You may request a copy of the applicable transfer mechanisms by contacting us at privacy@vendschat.com.
Data Security
We implement industry-standard technical and organizational security measures to protect your personal data against unauthorized access, alteration, disclosure, or destruction:
- All data transmitted between your browser and our servers is encrypted using TLS 1.2 or higher
- Authentication credentials are hashed using industry-standard algorithms (passwords are never stored in plain text)

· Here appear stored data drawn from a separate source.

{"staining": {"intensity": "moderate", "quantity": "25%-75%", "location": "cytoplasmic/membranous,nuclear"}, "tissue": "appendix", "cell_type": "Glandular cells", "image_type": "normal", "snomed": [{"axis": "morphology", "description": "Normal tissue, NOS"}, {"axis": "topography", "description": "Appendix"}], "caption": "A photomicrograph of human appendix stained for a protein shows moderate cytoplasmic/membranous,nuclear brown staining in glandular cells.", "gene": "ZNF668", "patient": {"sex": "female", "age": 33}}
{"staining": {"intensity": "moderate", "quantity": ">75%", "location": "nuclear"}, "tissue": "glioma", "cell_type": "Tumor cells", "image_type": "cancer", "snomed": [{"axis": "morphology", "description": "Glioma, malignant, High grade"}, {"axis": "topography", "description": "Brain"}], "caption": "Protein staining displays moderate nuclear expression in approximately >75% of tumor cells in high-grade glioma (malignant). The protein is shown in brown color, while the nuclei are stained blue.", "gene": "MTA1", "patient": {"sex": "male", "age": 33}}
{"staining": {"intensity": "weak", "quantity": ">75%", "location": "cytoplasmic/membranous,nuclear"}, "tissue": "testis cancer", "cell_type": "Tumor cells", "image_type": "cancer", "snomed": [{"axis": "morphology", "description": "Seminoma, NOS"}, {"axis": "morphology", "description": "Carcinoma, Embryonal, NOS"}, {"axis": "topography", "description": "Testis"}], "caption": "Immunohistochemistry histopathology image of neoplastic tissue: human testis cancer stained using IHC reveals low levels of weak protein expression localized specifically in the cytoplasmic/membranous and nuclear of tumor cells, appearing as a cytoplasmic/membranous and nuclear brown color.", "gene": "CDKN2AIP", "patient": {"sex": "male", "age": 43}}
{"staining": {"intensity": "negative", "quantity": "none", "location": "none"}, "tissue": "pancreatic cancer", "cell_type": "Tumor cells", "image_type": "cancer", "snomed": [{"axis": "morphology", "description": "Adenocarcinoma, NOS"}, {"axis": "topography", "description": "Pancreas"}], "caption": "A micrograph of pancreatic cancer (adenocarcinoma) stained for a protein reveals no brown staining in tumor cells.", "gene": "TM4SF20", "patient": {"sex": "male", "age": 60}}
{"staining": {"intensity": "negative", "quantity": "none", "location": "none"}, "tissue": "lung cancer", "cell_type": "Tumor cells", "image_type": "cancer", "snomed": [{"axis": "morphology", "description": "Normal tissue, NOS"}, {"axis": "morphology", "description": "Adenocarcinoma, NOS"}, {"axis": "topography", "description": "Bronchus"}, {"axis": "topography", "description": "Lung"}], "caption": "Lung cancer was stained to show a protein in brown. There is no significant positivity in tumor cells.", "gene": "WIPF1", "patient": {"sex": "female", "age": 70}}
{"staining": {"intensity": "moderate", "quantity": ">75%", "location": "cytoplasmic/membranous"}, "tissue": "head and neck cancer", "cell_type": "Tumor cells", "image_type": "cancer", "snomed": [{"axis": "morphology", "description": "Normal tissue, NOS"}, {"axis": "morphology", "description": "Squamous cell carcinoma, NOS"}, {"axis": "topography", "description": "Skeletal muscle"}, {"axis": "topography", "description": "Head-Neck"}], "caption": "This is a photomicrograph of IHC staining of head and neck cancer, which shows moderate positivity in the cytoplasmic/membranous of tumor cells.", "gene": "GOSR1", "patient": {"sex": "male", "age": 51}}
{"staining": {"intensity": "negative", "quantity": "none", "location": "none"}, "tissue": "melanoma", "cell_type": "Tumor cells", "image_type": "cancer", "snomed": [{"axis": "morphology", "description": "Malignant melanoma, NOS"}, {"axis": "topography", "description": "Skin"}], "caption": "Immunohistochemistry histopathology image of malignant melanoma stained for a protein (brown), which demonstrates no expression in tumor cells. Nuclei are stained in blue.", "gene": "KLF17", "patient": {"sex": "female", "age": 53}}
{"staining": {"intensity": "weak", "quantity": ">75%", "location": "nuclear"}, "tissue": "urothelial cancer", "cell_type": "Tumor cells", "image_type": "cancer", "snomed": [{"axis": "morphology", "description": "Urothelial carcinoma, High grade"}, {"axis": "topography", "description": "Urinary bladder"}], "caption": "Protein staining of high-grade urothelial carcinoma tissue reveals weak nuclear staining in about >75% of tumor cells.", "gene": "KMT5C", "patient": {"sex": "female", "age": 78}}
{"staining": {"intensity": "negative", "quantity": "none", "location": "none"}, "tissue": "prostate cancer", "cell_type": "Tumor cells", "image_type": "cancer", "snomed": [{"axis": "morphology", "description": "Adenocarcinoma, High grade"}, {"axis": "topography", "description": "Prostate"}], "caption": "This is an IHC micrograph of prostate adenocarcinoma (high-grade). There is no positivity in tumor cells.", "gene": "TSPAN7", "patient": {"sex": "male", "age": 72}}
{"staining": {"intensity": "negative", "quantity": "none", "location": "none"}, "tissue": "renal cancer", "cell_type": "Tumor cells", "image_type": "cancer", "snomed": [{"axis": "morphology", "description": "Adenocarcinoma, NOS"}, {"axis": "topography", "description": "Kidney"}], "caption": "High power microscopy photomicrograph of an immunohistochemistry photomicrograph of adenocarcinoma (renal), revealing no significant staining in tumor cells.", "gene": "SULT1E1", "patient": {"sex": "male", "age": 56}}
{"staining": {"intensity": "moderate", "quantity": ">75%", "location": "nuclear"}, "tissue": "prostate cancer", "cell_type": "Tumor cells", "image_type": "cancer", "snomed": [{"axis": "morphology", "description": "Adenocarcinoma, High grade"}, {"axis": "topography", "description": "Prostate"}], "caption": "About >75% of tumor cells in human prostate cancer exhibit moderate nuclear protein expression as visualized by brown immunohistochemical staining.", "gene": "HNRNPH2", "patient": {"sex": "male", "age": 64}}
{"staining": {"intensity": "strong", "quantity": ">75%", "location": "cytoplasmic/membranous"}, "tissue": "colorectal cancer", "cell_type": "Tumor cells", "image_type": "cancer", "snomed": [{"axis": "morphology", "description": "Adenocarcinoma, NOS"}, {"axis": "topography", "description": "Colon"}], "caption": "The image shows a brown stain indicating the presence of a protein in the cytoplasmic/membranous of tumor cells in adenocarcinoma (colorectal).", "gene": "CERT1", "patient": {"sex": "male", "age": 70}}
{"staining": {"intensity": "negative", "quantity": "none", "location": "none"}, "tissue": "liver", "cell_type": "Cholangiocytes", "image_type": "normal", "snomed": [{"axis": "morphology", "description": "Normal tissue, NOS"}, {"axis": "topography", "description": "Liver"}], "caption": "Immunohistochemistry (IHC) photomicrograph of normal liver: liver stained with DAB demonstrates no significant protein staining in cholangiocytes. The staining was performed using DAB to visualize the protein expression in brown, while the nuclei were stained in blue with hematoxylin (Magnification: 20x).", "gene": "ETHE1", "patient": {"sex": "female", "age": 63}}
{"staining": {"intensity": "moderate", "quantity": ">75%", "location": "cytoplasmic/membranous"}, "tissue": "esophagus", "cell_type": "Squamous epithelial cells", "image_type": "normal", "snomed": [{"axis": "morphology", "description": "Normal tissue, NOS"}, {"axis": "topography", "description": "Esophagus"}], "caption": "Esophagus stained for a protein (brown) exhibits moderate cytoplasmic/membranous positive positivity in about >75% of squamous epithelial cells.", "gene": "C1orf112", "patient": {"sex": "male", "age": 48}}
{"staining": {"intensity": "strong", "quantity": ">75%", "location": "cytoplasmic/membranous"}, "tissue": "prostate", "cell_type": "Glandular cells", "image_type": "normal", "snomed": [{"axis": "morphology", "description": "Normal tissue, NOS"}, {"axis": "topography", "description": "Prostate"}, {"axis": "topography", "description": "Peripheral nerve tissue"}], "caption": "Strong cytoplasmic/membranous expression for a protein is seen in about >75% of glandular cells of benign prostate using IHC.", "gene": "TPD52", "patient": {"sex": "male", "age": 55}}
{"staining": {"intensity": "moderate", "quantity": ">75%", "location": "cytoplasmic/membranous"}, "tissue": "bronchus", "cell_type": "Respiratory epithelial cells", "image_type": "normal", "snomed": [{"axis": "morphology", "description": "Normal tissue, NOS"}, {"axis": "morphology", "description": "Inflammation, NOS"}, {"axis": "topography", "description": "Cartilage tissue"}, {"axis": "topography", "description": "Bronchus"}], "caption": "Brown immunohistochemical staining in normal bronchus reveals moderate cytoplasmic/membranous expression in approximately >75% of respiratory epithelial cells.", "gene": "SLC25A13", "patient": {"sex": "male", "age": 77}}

- Authentication tokens are stored in httpOnly, Secure cookies inaccessible to client-side scripts
- Access to production databases is restricted to authorized personnel via role-based access controls
- We conduct regular security reviews and vulnerability assessments
- Third-party service providers are vetted for security compliance and bound by DPAs
- Real-time infrastructure runs on Ably's secure WebSocket platform with TLS encryption
- Production workloads run on Hetzner servers in Germany, deployed via self-hosted Coolify under Vendocker LLC's control
- Error monitoring via Sentry is configured to minimize personal data and exclude message content and Meta Platform Data where technically feasible
In the event of a personal data breach that is likely to result in a high risk to your rights and freedoms, we will notify affected individuals without undue delay and report to the relevant supervisory authority within 72 hours as required by GDPR Article 33.
Children's Privacy
Vendschat is a business-to-business service and is not directed at individuals under the age of 16. We do not knowingly collect personal data from children under 16 years of age. If you believe a child has provided personal data to us, please contact us immediately at privacy@vendschat.com and we will take immediate steps to delete such information.
Changes to This Policy
We may update this Privacy Policy from time to time to reflect changes in our practices, technology, legal requirements, or business operations. When we make material changes, we will:
- Update the "Effective Date" at the top of this page
- Send a notification to registered account holders via email
- Display a prominent notice within the Vendschat application
We encourage you to review this page periodically. Your continued use of Vendschat after the effective date of an updated policy constitutes your acceptance of the changes.
Contact Us
If you have questions, concerns, or requests relating to this Privacy Policy or our data practices, please contact our Privacy team:
Vendocker LLC (operating as Vendschat)
Email: privacy@vendschat.com
Website: https://vendschat.com
For GDPR-related requests, you also have the right to contact the supervisory authority in your EU member state or the UK Information Commissioner's Office (ICO) if you believe your data has been processed unlawfully.
We aim to respond to all privacy inquiries within 5 business days and to resolve all requests within 30 days (or within the applicable legal timeframe).